The use of multi-disk concurrent operations, but also to improve performance means.

Here give an industry experience value: Mechanical hard disk sequential write ~30MB, sequential read rate generally ~50MB good can reach more than 100 m, SSD read to achieve ~400MB,SSD write performance and mechanical hard disk almost.

O_directand theRAWThe most fundamental difference between devices isO_directis based on the file system, that is, in the application layer, its Operation object is the file handle, the kernel and the file layer, its operation is based onInodeand data blocks, these concepts are bothEXT2/3file system-related, writing to disk is ultimatelyext3file.

andRAWdevice Write is no file system concept, the operation of the sector area code, the operation of the object is sector, write out something is not necessarilyext3file (if you followext3The rules are writtenext3files).

generally based onO_directto design and optimize their own file module, is dissatisfied with the systemCacheand scheduling strategy, the implementation of their own in the application layer to develop their own unique business characteristics of the file read and write. But the thing that's written isext3file, the disk is unloaded,Mountto any otherLinuxcan be viewed on the system.

and based onRAWEquipment Design system, is generally dissatisfied with the existingext3To design your own file system for many defects. Design your own file layout and indexing methods. For an extreme example: write the entire disk as a file and do not index it. This is notInodelimit, no file size limit, how large the disk is, and how large the file can be.

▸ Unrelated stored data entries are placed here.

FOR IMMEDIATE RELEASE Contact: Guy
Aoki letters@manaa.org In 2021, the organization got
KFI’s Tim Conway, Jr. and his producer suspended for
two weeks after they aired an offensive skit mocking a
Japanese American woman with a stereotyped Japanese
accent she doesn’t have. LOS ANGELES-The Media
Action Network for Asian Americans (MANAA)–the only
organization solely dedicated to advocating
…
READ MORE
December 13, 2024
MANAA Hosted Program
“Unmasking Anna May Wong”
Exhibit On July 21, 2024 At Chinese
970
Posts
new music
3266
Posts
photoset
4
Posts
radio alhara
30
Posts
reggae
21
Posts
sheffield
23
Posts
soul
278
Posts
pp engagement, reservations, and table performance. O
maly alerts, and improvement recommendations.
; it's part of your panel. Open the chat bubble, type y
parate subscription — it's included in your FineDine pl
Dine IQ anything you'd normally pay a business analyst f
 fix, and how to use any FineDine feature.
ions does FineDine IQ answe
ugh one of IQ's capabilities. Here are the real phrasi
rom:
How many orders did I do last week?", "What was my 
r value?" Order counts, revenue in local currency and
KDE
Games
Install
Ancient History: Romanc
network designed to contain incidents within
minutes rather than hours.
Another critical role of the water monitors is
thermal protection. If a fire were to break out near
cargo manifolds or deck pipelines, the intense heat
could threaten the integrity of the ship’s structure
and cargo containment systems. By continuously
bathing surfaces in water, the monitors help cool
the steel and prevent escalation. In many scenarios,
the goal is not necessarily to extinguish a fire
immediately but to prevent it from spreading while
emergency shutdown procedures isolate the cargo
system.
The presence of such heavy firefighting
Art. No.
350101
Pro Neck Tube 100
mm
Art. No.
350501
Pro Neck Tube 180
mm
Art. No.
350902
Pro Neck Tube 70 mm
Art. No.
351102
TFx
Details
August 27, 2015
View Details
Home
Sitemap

Such a disk is unloaded,Mountto otherLinuxThe data is not recognized on the system.

both are read and written through the drive layer, and when the system is booted and in real mode, it can beBIOSinterface Read and writeRawequipment.

The advantages and disadvantages of direct IO https://www.ibm.com/developerworks/cn/linux/l-cn-directio/

AIO and direct IO relationships and DMA http://blog.csdn.net/brucexu1978/article/details/7085924

"IO Model Matrix" http://www.ibm.com/developerworks/cn/linux/l-async/

Why Nginx introduces Multithreading: reducing the impact of blocking IO http://www.aikaiyuan.com/10228.html

"AIO mechanism in Nginx use: Output Chain" http://www.aikaiyuan.com/8867.html

"Nginx encapsulation of the Linux native AIO mechanism" http://www.aikaiyuan.com/8869.html

"Nginx Output chain analysis" https://my.oschina.net/astute/blog/316954

Kernel switching times for sendfile and Read/write http://www.cnblogs.com/zfyouxi/p/4196170.html

Mmap and direct io differentiate "go"

Related Article

Contact Us

The content source of this page is from Internet, which doesn't represent Alibaba Cloud's opinion; products and services mentioned on that page don't have any relationship with Alibaba Cloud. If the content of the page makes you feel confusing, please write us an email, we will handle the problem within 5 days after receiving your email.

If you find any instances of plagiarism from the community, please send an email to: info-contact@alibabacloud.com and provide relevant evidence. A staff member will contact you within 5 working days.

A Free Trial That Lets You Build Big!

Start building with 50+ products and up to 12 months usage for Elastic Compute Service

  • Sales Support

    1 on 1 presale consultation

  • After-Sales Support

    24/7 Technical Support 6 Free Tickets per Quarter Faster Response

  • Alibaba Cloud offers highly flexible support services tailored to meet your exact needs.